> **YOUR ASSIGNMENT**:
Give the data again exactly as written, without any of its pictures.

━━ THE DATA ━━

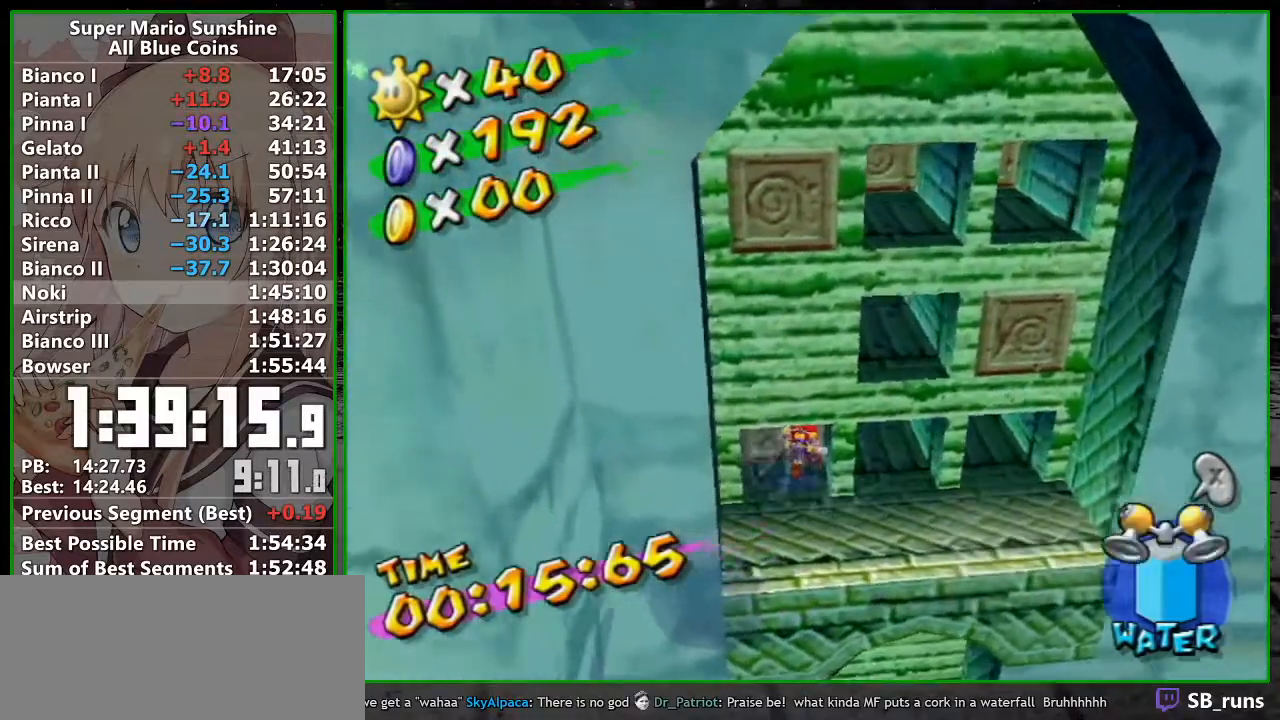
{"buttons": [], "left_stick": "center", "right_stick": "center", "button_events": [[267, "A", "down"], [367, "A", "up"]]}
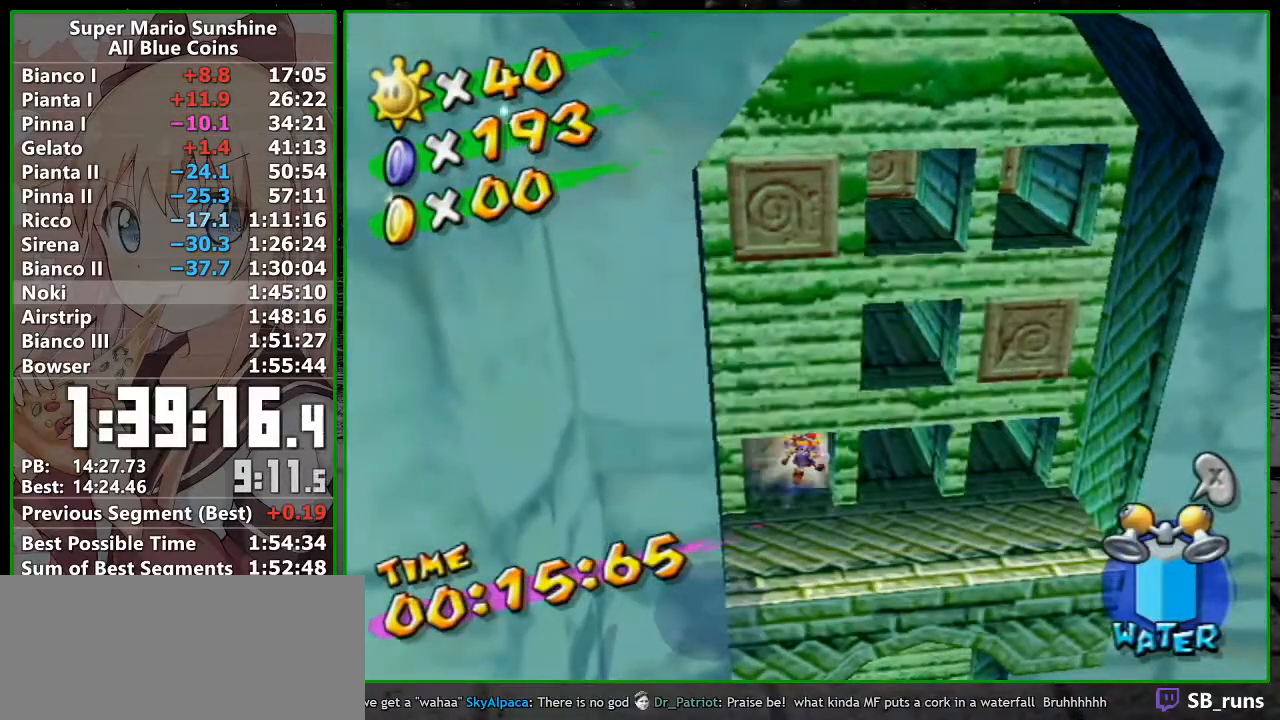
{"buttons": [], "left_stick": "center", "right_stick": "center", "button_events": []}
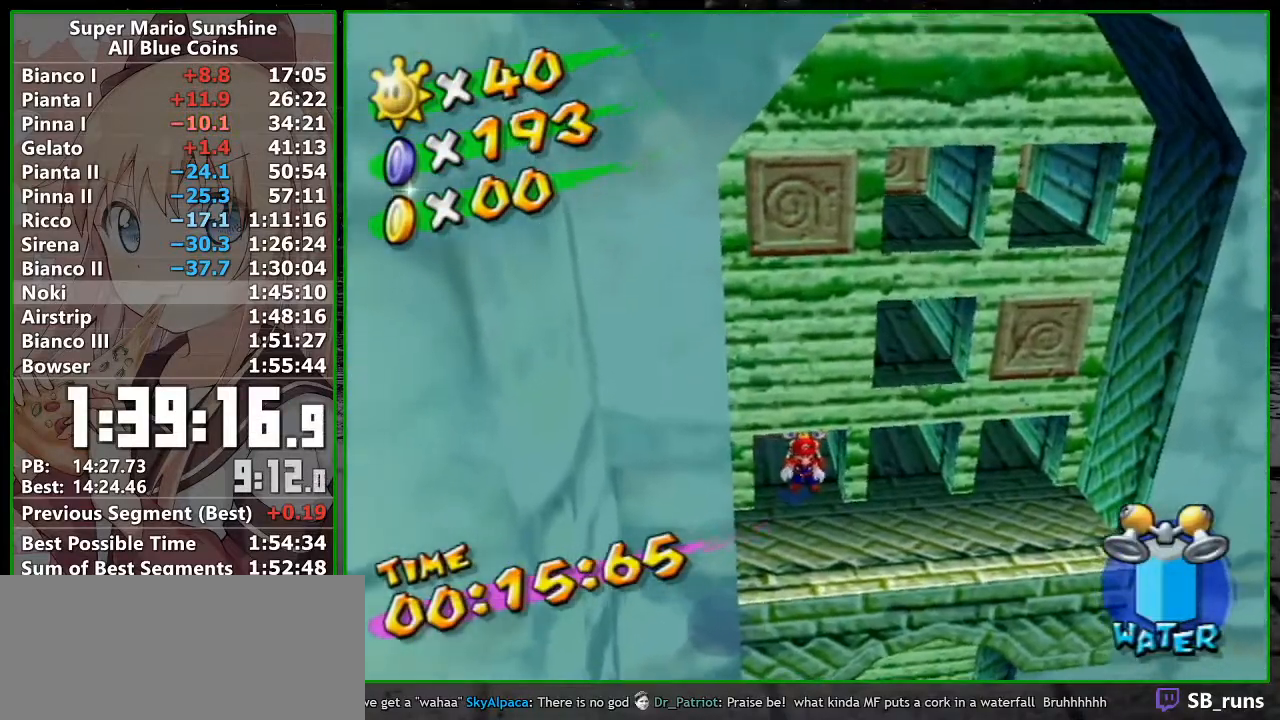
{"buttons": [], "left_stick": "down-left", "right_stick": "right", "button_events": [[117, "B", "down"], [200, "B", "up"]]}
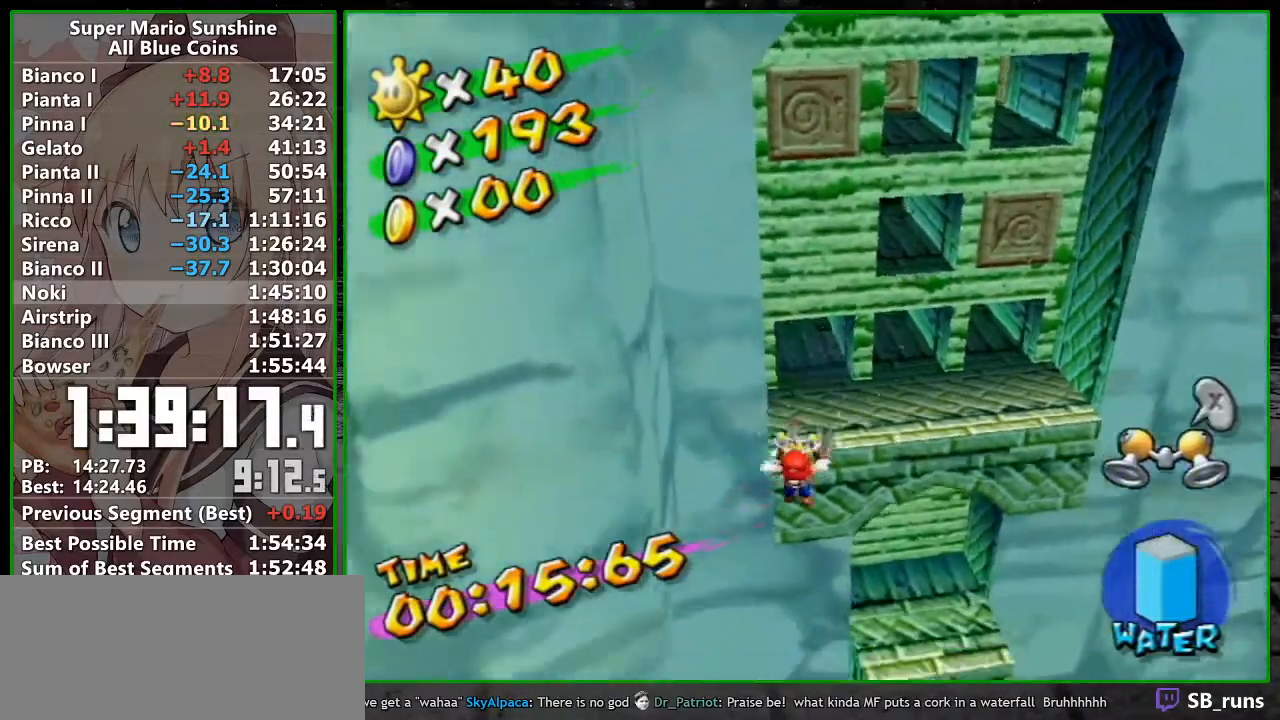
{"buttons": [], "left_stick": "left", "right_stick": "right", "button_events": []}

━━━

> **ANSWER SPACE**:
{"buttons": [], "left_stick": "center", "right_stick": "center", "button_events": [[267, "A", "down"], [367, "A", "up"]]}
{"buttons": [], "left_stick": "center", "right_stick": "center", "button_events": []}
{"buttons": [], "left_stick": "down-left", "right_stick": "right", "button_events": [[117, "B", "down"], [200, "B", "up"]]}
{"buttons": [], "left_stick": "left", "right_stick": "right", "button_events": []}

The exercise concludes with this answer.